I lean over the bed, stroke my daughter’s face and press my lips to her cool cheek. She usually protests at my touches, doesn’t understand that I need to do this in case I’m not allowed to do it again. Right now, her entire being seems to relax when I make contact with her.

‘I’m right here, beautiful girl. I’m right here.’

LV

‘You need to stay here until I come back,’ I tell Aunty Betty.

She hasn’t had time to change from today’s visit to the post office, which she’s done alone. For the past three days I’ve accompanied her there, which is why Phoebe and I were up and out early, so I could be back in time to take her, but she’s sneaked off to do it alone. I don’t have time or the spare amount of annoyance to bring it up with her now. I do, though, need her to understand how important it is that Phoebe isn’t left alone. I don’t want her waking up alone, to be confused why I’m not there.

‘I don’t understand where you’re going,’ Aunty Betty replies.

‘I have something urgent I need to do. It can’t wait. But I want you to promise me that you won’t leave her. Play the old woman card and I’m sure one of the nurses will get you anything you need. The loo’s right there. Don’t talk to anyone who isn’t a doctor or a nurse and who can’t prove they should be in here. If they can’t prove they should be in here, kick up the biggest fuss you can.’

‘Child, you want me to check if someone can prove they should be in here?’

‘Yes.’

‘Why would some—’ Aunty Betty stops talking and her usually animated face draws still, wary. She’s a smart woman, she understands what I mean. ‘The letters?’

I nod.

‘You’re going to sort that out now?’

‘No, this is something else entirely.’

She jerks her head questioningly towards a fast-asleep Phoebe.

I nod, gravely.

‘I won’t leave her side.’

‘Don’t tell her where I’ve gone, I’ll do that myself later. If she wakes up and asks for me, call me. If you can’t get hold of me, call either Brighton or Hove police station because that’s where it’s likely I’ll be.’

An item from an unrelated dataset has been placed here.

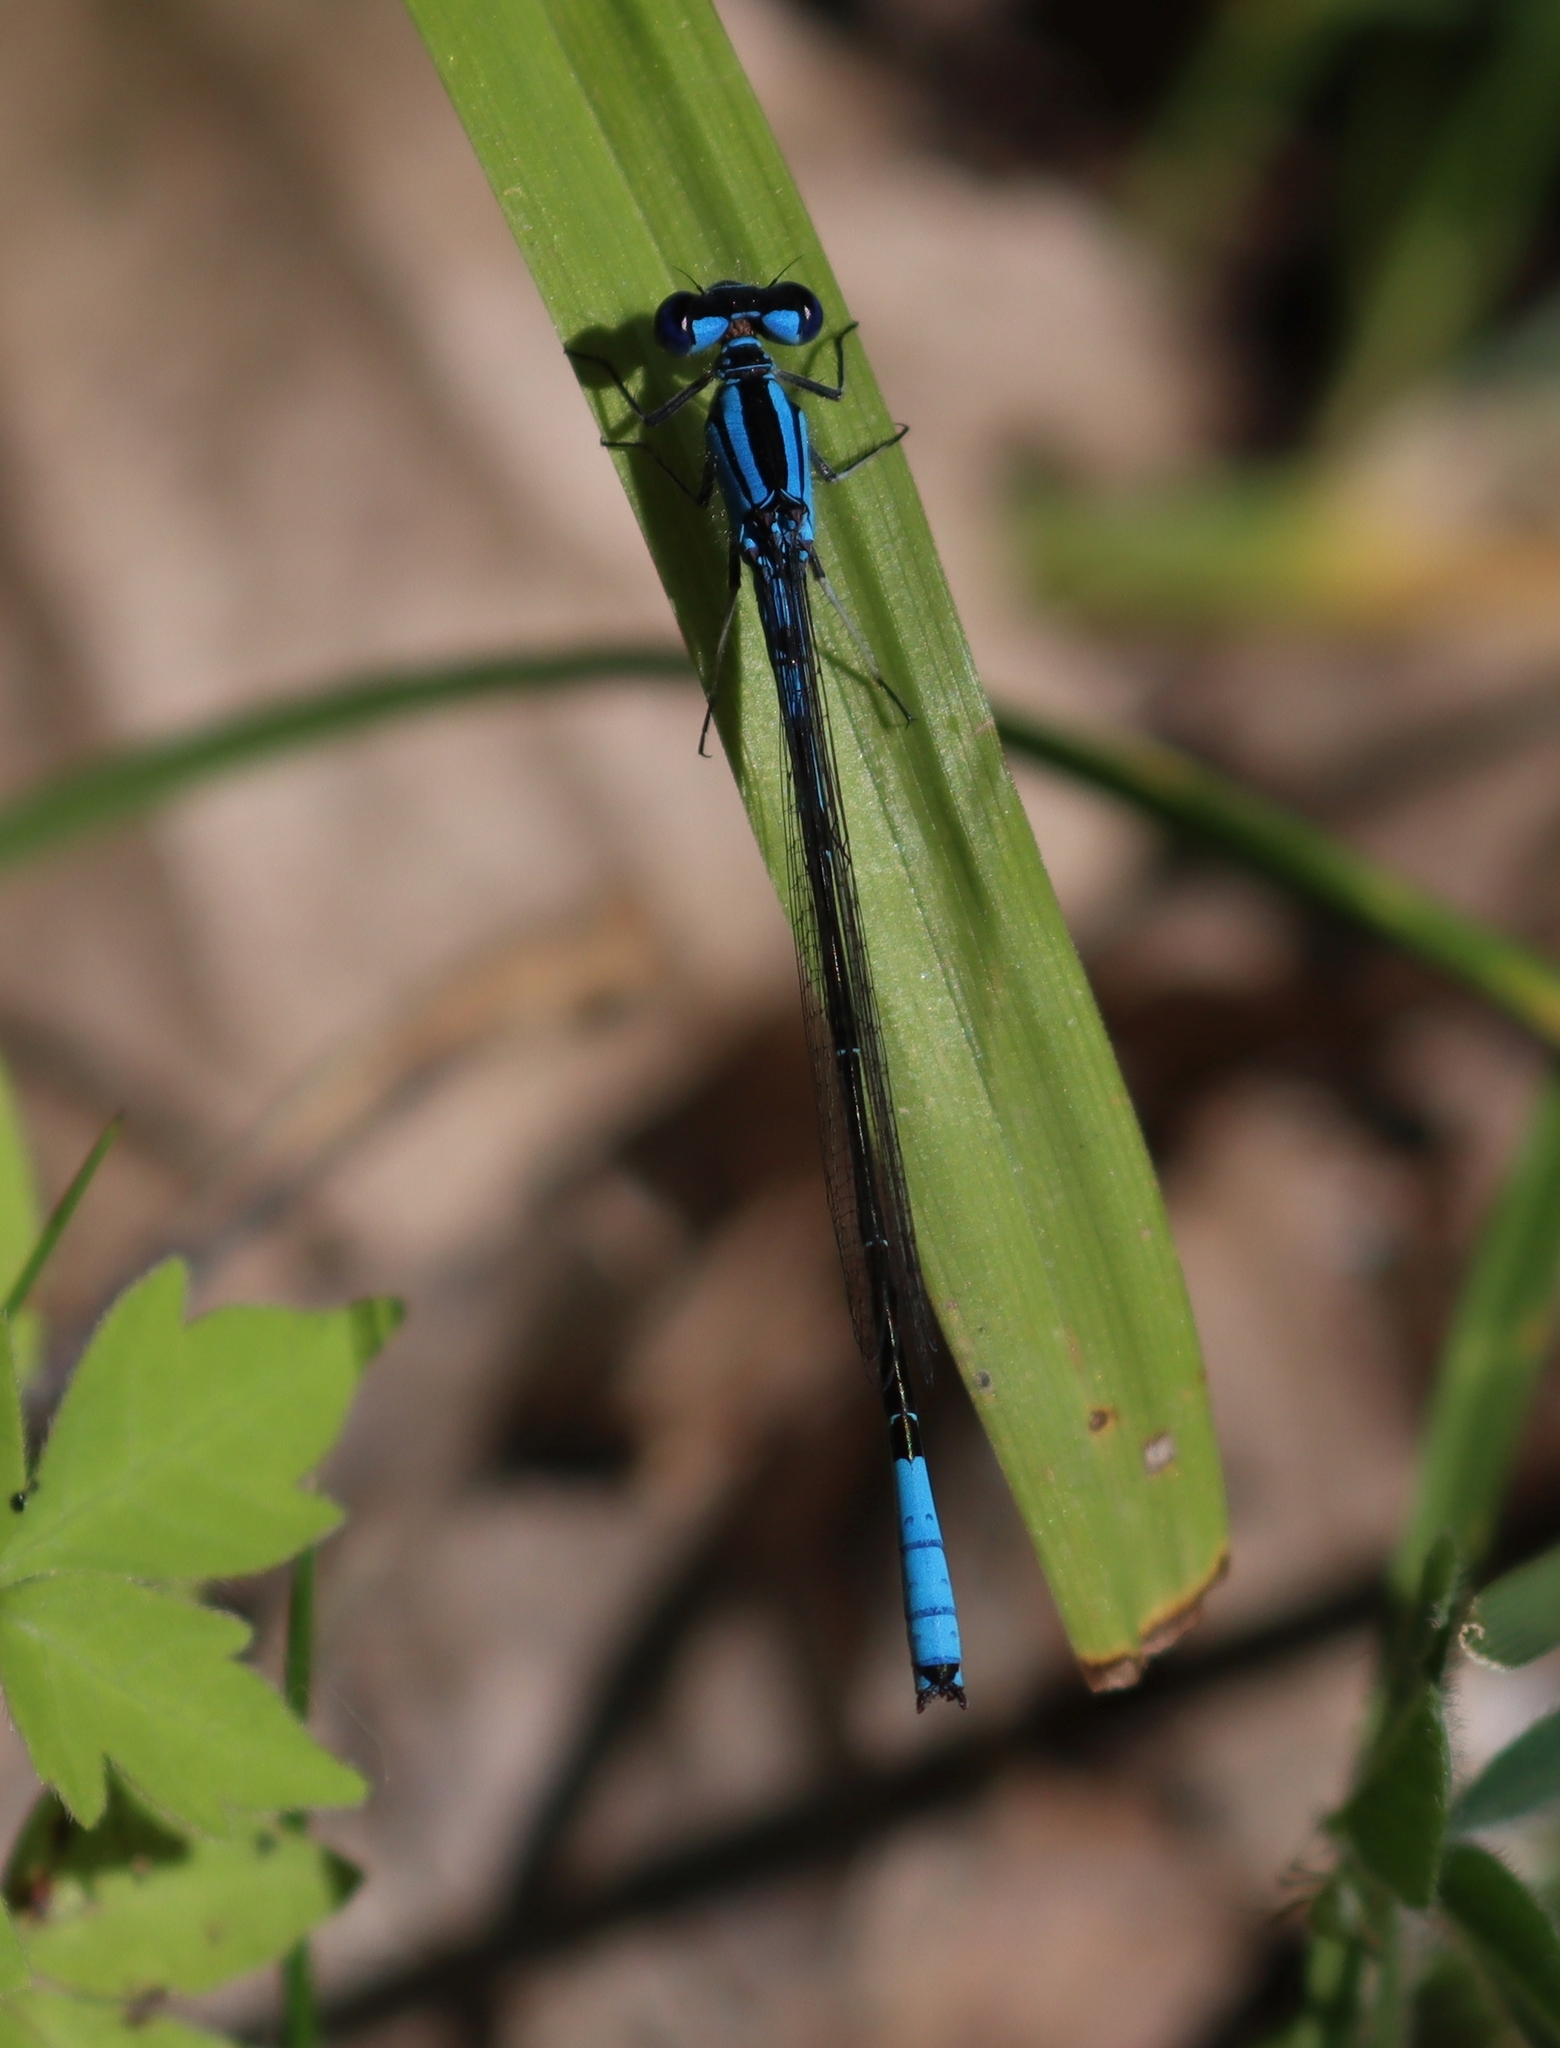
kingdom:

For a moment, when our eyes meet, I have a flash of Joel staring at me, and the way her mouth is set reminds me of how his mouth would contort itself right before he would ask me not to do something.

‘You do what you’ve got to do,’ Aunty Betty says.

If she’d asked me not to do it, I would have thought twice. I would have tried to find another way. But I have to do this. He deserves to experience this now, while I am this angry. If I’ve had time to calm down, to be reasonable, to decide to talk it out, I’ll let him get away with it. And he’ll do it again. He’s probably done it before.